THE HAGUE – In a significant ruling with implications for tax relations within the Kingdom of the Netherlands, the Dutch Supreme Court has sided with a Curaçao-based holding company in a case concerning alleged dividend tax avoidance. The verdict, delivered on April 25, 2025, clarifies how Dutch anti-abuse tax laws should be interpreted in line with European Court of Justice (ECJ) standards—even when applied outside the EU.
The case revolved around a Dutch national who, in 2011, moved his personal residence and private holding company (H BV) from the Netherlands to Curaçao. The move was motivated by personal reasons, as family members were already living on the island. H BV later received a dividend of proceeds from the 2015 sale of shares in a Dutch operational company via an interposed Dutch holding company, C BV.
The tax dispute arose in 2016, after H BV—then residing in Curaçao—received a dividend from C BV. Although a 2016 amendment to the Tax Agreement for the Kingdom of the Netherlands had exempted such dividends from Dutch tax, Dutch authorities argued that the structure had been set up to avoid tax and that the exemption should not apply in cases of abuse.
However, the Supreme Court rejected the Dutch tax inspector’s position, concluding that there was no evidence that the structure had been artificially created to exploit the Tax Agreement. The Court emphasized that while H BV lacked physical presence or business activity in Curaçao, the relocation occurred years before the tax rules were amended and was based on personal motives unrelated to tax planning.
The Court ruled that the anti-avoidance clause in Article 17, paragraph 3(b) of the Dutch Corporate Income Tax Act must be interpreted consistently with EU law, particularly the General Anti-Abuse Rule (GAAR) in the EU Parent-Subsidiary Directive. This includes a two-part test: whether there was a tax avoidance motive and whether the arrangement was artificial.
In this case, the Court found no deliberate tax avoidance. It noted that in 2011, neither the individual nor his holding company could have anticipated the 2016 changes in the Tax Agreement. Moreover, the use of holding structures was considered standard practice in Dutch corporate planning at the time.

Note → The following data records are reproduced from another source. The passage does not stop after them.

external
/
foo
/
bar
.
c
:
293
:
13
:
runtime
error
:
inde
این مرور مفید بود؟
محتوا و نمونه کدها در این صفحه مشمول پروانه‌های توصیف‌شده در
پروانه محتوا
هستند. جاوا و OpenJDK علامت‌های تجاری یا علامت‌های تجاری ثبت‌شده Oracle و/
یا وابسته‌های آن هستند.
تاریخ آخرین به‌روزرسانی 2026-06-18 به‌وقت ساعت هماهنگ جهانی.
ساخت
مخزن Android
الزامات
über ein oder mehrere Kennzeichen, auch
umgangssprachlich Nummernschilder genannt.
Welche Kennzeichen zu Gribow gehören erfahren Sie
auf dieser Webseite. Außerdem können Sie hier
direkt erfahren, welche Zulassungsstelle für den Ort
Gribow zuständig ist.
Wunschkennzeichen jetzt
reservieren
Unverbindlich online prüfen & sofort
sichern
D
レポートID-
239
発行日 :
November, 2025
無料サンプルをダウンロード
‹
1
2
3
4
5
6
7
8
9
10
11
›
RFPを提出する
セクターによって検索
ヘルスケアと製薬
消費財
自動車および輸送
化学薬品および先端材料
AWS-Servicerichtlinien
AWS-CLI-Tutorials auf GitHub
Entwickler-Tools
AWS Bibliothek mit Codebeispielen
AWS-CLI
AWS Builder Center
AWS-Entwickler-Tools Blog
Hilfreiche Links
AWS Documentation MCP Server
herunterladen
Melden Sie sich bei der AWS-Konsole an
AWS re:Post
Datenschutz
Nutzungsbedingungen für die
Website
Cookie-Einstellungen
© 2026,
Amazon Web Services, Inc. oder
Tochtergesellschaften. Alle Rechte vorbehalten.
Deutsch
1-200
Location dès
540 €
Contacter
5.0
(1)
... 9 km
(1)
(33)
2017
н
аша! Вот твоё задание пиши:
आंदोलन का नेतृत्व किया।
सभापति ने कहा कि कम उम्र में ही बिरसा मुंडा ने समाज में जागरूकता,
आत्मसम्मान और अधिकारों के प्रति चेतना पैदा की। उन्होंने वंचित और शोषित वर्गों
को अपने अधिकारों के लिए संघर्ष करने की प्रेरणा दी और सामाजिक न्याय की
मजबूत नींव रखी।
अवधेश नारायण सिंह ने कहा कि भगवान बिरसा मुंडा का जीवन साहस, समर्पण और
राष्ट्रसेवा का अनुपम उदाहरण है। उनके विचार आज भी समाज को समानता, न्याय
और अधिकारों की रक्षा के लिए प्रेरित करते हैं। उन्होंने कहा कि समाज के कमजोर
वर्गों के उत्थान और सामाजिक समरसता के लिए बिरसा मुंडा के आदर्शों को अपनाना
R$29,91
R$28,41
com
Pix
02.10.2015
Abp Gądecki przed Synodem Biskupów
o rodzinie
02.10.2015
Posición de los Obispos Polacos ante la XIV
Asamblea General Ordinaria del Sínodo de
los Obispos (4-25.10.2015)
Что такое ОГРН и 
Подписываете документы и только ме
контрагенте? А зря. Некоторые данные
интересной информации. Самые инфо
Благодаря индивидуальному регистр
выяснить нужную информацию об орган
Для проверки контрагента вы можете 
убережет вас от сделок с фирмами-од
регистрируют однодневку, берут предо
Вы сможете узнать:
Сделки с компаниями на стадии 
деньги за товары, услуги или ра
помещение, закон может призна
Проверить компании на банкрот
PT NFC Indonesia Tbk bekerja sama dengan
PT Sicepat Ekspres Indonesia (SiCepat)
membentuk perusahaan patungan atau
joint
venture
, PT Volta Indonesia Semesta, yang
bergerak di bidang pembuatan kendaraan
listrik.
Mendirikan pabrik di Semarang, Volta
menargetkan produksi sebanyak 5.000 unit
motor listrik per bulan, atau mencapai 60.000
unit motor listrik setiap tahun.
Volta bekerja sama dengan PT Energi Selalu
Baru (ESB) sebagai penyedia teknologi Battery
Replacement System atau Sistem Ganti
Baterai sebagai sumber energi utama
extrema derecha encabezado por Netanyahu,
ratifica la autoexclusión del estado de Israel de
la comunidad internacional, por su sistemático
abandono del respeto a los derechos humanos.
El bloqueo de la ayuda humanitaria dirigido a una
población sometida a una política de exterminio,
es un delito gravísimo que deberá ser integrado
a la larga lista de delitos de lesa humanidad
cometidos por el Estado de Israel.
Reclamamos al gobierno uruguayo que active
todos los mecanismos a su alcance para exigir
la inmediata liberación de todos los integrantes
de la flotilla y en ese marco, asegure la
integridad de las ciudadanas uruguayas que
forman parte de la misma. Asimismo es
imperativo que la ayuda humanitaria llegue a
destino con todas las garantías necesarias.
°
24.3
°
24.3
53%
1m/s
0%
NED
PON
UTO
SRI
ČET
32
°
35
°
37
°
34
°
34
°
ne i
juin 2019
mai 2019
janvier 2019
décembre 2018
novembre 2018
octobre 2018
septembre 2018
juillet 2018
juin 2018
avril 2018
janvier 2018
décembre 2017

The ruling also highlights the complexity of enforcing tax rules within the Kingdom of the Netherlands, where different jurisdictions—such as Curaçao and the Netherlands—operate under shared treaties but diverging legal interpretations. Since 2018, dividend tax avoidance is now addressed under the Dividend Tax Act rather than through corporate income tax assessments.
Implications for Curaçao and the Netherlands
The decision is being closely watched in both Curaçao and the Netherlands, as it reinforces the legitimacy of cross-border family and corporate relocations within the Kingdom—so long as they are not solely designed for tax advantages. For Curaçao, which has positioned itself as an attractive jurisdiction for returning Dutch nationals and entrepreneurs, the verdict may provide reassurance against aggressive Dutch tax enforcement.
Legal experts note that the ruling upholds the principle that tax laws—even when aimed at combating abuse—must be applied fairly and in accordance with established European legal standards, including the taxpayer’s right to provide counter-evidence.
As climate, lifestyle, and family factors continue to drive Dutch nationals to Caribbean parts of the Kingdom, the Supreme Court’s message is clear: moving to Curaçao is not, in itself, a tax abuse—provided the structure has a genuine basis and wasn’t designed to sidestep tax rules retroactively.